## What you should do
Working down the material below, reproduce exactly every line from the one containing "middle mcp: (841, 1013)" to the last line, and only those.

## Supplied data
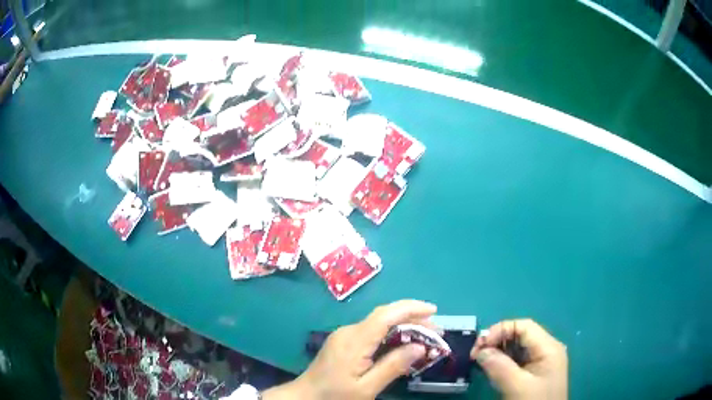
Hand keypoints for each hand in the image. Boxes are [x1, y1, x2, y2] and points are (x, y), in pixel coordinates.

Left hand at [263, 300, 436, 399]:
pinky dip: (391, 334)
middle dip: (413, 319)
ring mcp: (345, 335)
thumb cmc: (335, 395)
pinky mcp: (344, 341)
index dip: (411, 308)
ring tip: (425, 338)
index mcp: (355, 341)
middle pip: (385, 316)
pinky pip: (372, 332)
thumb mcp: (367, 388)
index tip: (433, 311)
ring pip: (379, 323)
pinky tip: (402, 345)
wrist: (304, 396)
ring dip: (404, 327)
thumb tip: (420, 346)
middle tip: (437, 332)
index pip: (386, 314)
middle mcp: (349, 331)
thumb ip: (393, 367)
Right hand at [471, 319, 567, 399]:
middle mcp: (546, 349)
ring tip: (481, 363)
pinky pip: (517, 361)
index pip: (523, 326)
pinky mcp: (535, 373)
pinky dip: (503, 362)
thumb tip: (480, 352)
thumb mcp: (517, 386)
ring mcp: (542, 362)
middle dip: (497, 341)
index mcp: (548, 347)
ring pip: (517, 348)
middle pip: (520, 335)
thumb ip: (499, 367)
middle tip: (476, 356)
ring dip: (498, 352)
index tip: (479, 347)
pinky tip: (492, 370)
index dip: (500, 330)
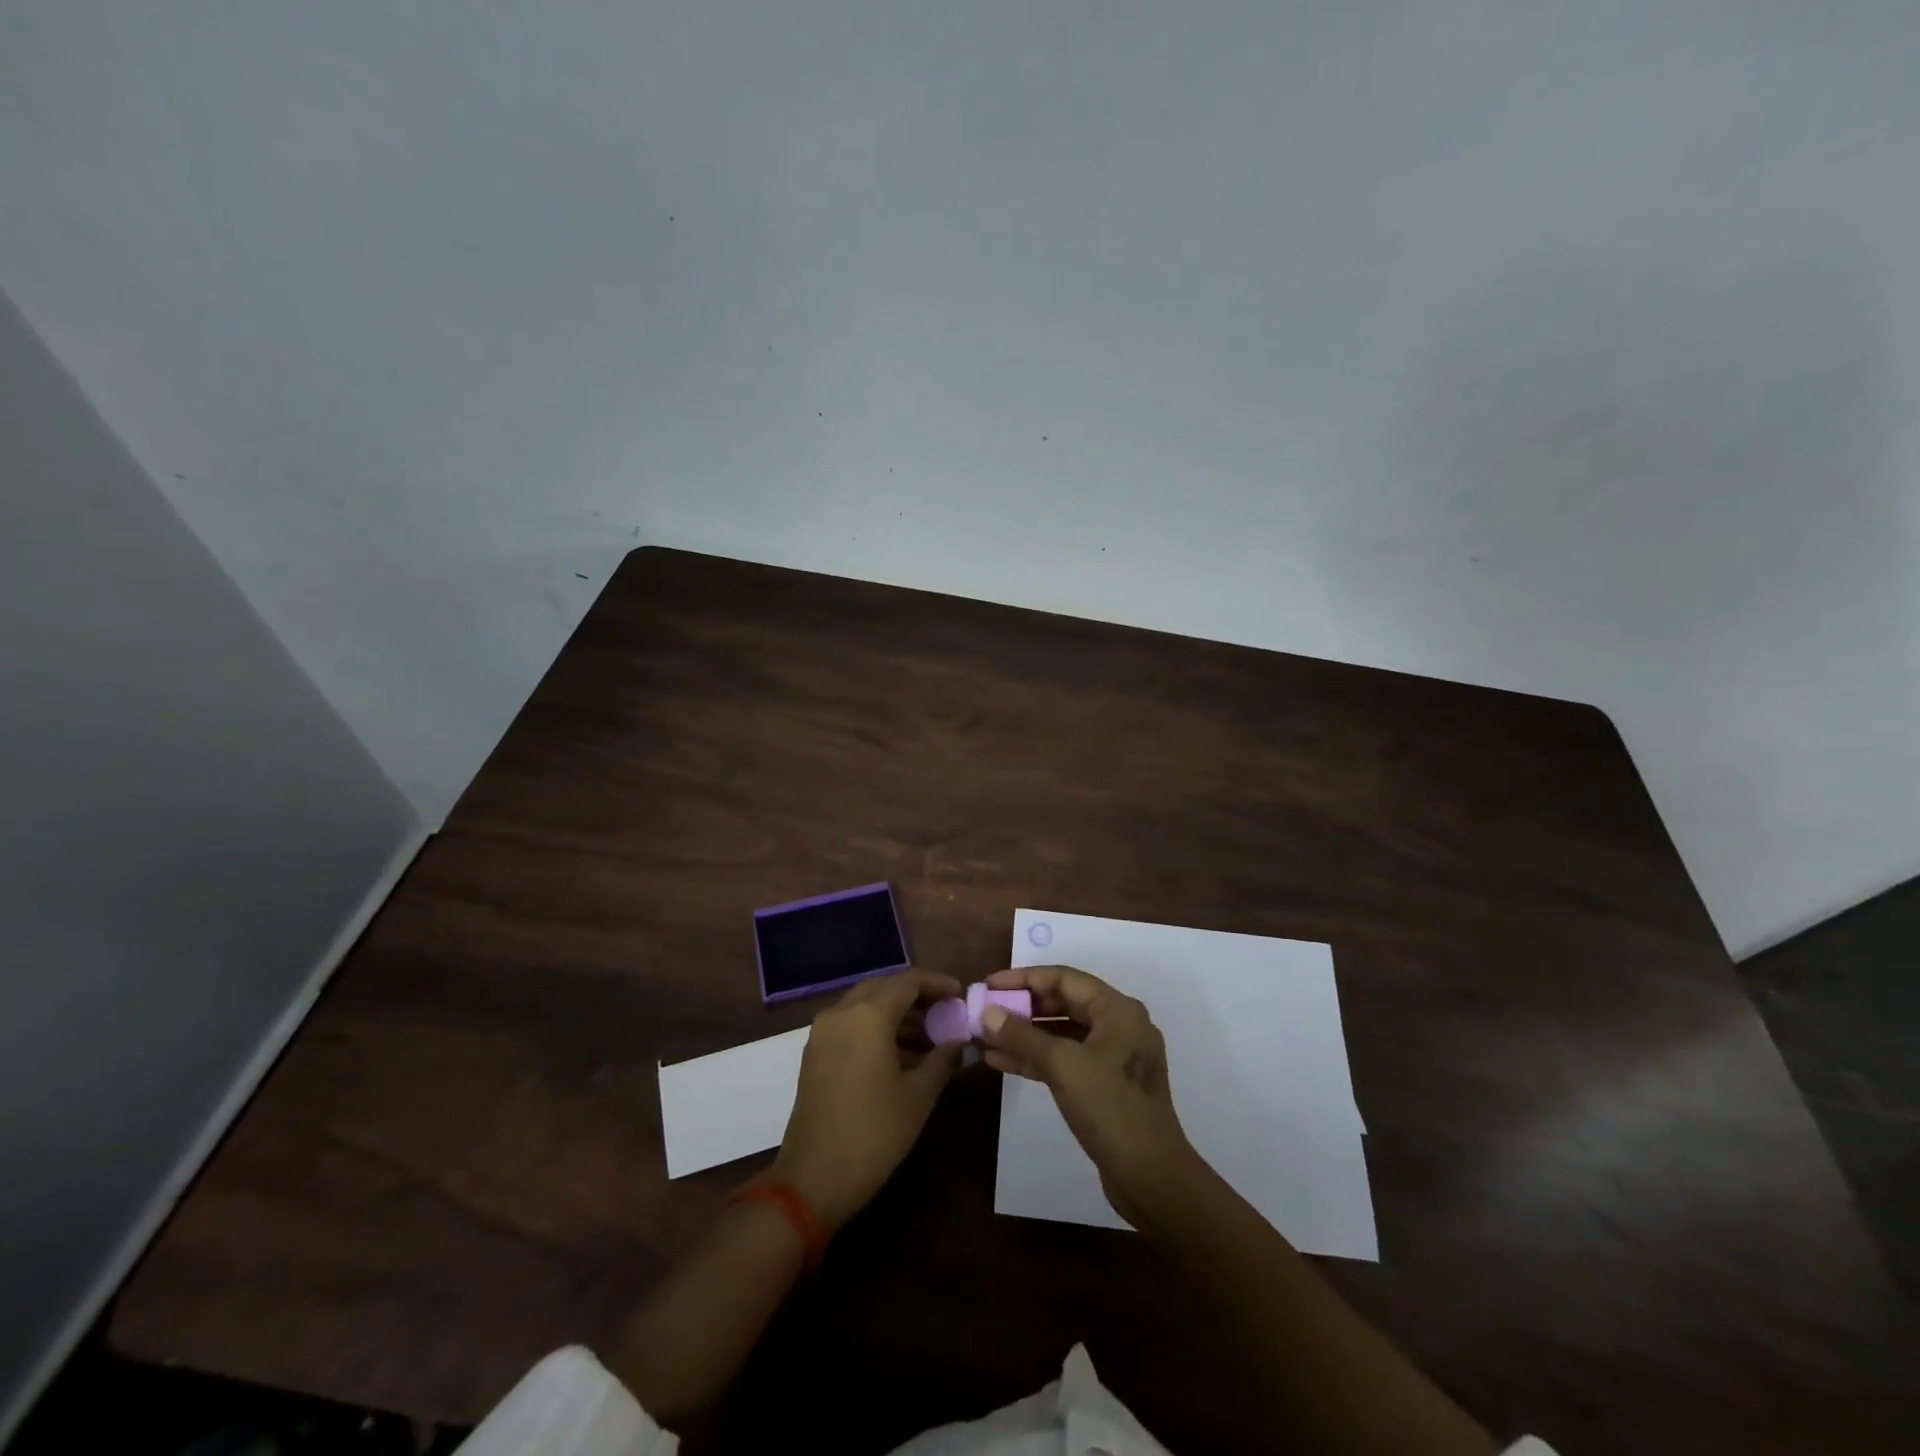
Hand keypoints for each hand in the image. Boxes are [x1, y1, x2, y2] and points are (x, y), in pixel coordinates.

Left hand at [775, 969, 964, 1233]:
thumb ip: (942, 1059)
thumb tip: (958, 1042)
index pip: (908, 981)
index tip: (960, 995)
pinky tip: (901, 1055)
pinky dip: (876, 1028)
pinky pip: (850, 1024)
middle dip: (916, 996)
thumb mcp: (919, 1096)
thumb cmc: (874, 1133)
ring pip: (865, 1005)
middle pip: (884, 988)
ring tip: (929, 1039)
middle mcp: (841, 1013)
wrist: (814, 1179)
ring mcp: (823, 1033)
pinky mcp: (815, 1054)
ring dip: (896, 1014)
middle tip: (945, 1013)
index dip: (937, 984)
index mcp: (868, 1015)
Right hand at [978, 965, 1199, 1228]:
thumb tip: (987, 1012)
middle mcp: (1118, 1025)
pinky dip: (1036, 1058)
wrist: (1151, 1177)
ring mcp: (1113, 1056)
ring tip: (986, 1037)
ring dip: (1025, 1034)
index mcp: (1117, 1010)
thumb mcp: (1063, 1065)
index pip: (1064, 978)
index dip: (1024, 978)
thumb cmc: (1111, 1108)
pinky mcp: (1105, 1084)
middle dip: (1022, 1007)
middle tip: (986, 1010)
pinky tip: (1002, 1061)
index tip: (990, 984)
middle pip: (1063, 1002)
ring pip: (1062, 1033)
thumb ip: (1022, 1036)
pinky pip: (1066, 1058)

## Answer section
middle mcp: (841, 1013)
wrist: (814, 1179)
ring mcp: (823, 1033)
pinky mcp: (815, 1054)
ring dip: (896, 1014)
middle tip: (945, 1013)
index dip: (937, 984)
index mcp: (868, 1015)
Right hand at [978, 965, 1199, 1228]:
thumb tip: (987, 1012)
middle mcp: (1118, 1025)
pinky dip: (1036, 1058)
wrist: (1151, 1177)
ring mcp: (1113, 1056)
ring tip: (986, 1037)
ring dip: (1025, 1034)
index mcp: (1117, 1010)
thumb mcp: (1063, 1065)
index pip: (1064, 978)
index dip: (1024, 978)
thumb cmc: (1111, 1108)
pinky mcp: (1105, 1084)
middle dip: (1022, 1007)
middle tip: (986, 1010)
pinky tip: (1002, 1061)
index tip: (990, 984)
middle pip: (1063, 1002)
ring pip: (1062, 1033)
thumb ip: (1022, 1036)
pinky pip: (1066, 1058)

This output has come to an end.